Landtagswahlen laufen in den 16 Bundesländern Deutschlands unterschiedlich ab. Hier geht es um die Landtagswahlen in Baden-Württemberg. Der Landtag im „Ländle“ setzt sich aus mindestens 120 Abgeordneten zusammen. Die Wahlperiode dauert fünf Jahre. Gewählt wird in 70 Wahlkreisen. Du hast eine Stimme. Das ist also genauso einfach wie bei der Europawahl.

Wie dann aus den Stimmen Sitze werden, ist allerdings nicht mehr ganz so einfach: Hier zählt nicht nur das Verhältnis der Parteien untereinander, sondern auch die Verteilung der Direktmandate und die Verteilung auf die vier Regierungsbezirke Karlsruhe, Freiburg, Tübingen und Stuttgart.

Der Bewerber im Wahlkreis, der die meisten Stimmen erhält, ist auf alle Fälle gewählt und erhält ein Direktmandat. Damit stehen schon einmal 70 Abgeordnete fest. Die restlichen Sitze, so genannte "Zweitmandate", werden getrennt nach Parteien und Regierungsbezirken an unterlegene Wahlkreiskandidaten vergeben. Es gibt also keine Parteilisten wie etwa bei den Bundestagswahlen.

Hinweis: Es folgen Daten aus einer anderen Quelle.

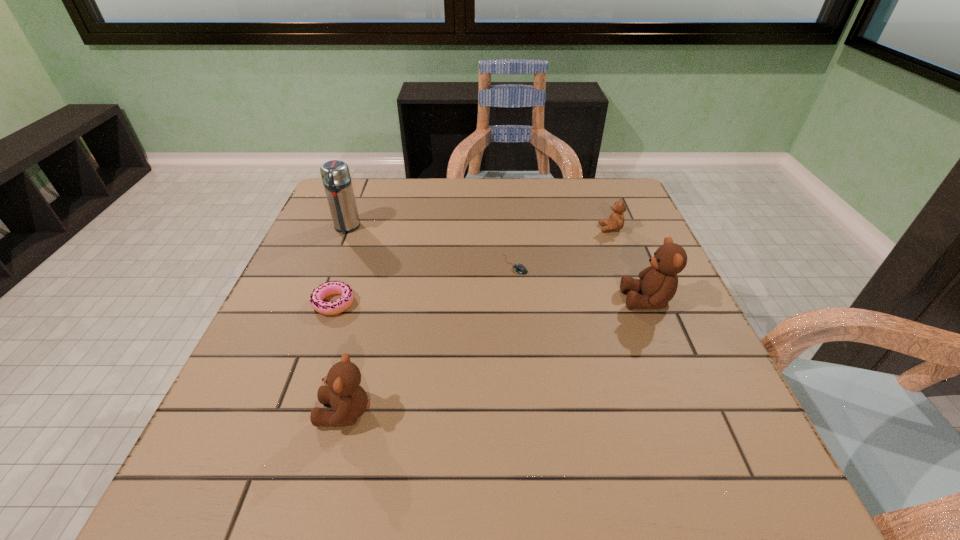
The height and width of the screenshot is (540, 960). Find the location of `vacant space that is in between the shortest object and the fifth shortest object`. vacant space that is in between the shortest object and the fifth shortest object is located at coordinates (581, 282).

Where is `free spot between the nearest object and the doughnut`? The height and width of the screenshot is (540, 960). free spot between the nearest object and the doughnut is located at coordinates (340, 357).

In order to click on vacant area that lies between the fourth nearest object and the fifth shortest object in this screenshot , I will do `click(581, 282)`.

Find the location of `free spot between the fifth tallest object and the nearest object`. free spot between the fifth tallest object and the nearest object is located at coordinates tap(340, 357).

Locate which object ranks fourth in proximity to the thermos bottle. Please provide its 2D coordinates. Your answer should be formatted as a tuple, i.e. [(x, y)], where the tuple contains the x and y coordinates of a point satisfying the conditions above.

[(616, 220)]

Select which object is the fourth closest to the mouse. Please provide its 2D coordinates. Your answer should be formatted as a tuple, i.e. [(x, y)], where the tuple contains the x and y coordinates of a point satisfying the conditions above.

[(335, 174)]

Identify the location of the third closest teddy bear to the tallest object. The width and height of the screenshot is (960, 540). (659, 282).

In order to click on the closest teddy bear to the tallest object in this screenshot , I will do `click(349, 401)`.

Identify the location of free spot that satisfies the following two spatial constraints: 1. with a handle on the side of the tallest object; 2. on the left side of the fifth tallest object. (317, 303).

Identify the location of free space that satisfies the following two spatial constraints: 1. with a handle on the side of the tallest object; 2. on the right side of the third farthest object. (332, 264).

Die Vergabe erfolgt in der Reihenfolge der Stimmenzahlen in den Wahlkreisen eines Regierungsbezirkes. Wer also in einem größeren Wahlkreis kandidiert, hat bessere Chancen auf ein solches Zweitmandat als ein Bewerber aus einem kleineren Wahlkreis. Wie auch im Bundestag sitzen im Landtag in Stuttgart meist mehr als 120 Abgeordnete wegen Überhangmandaten.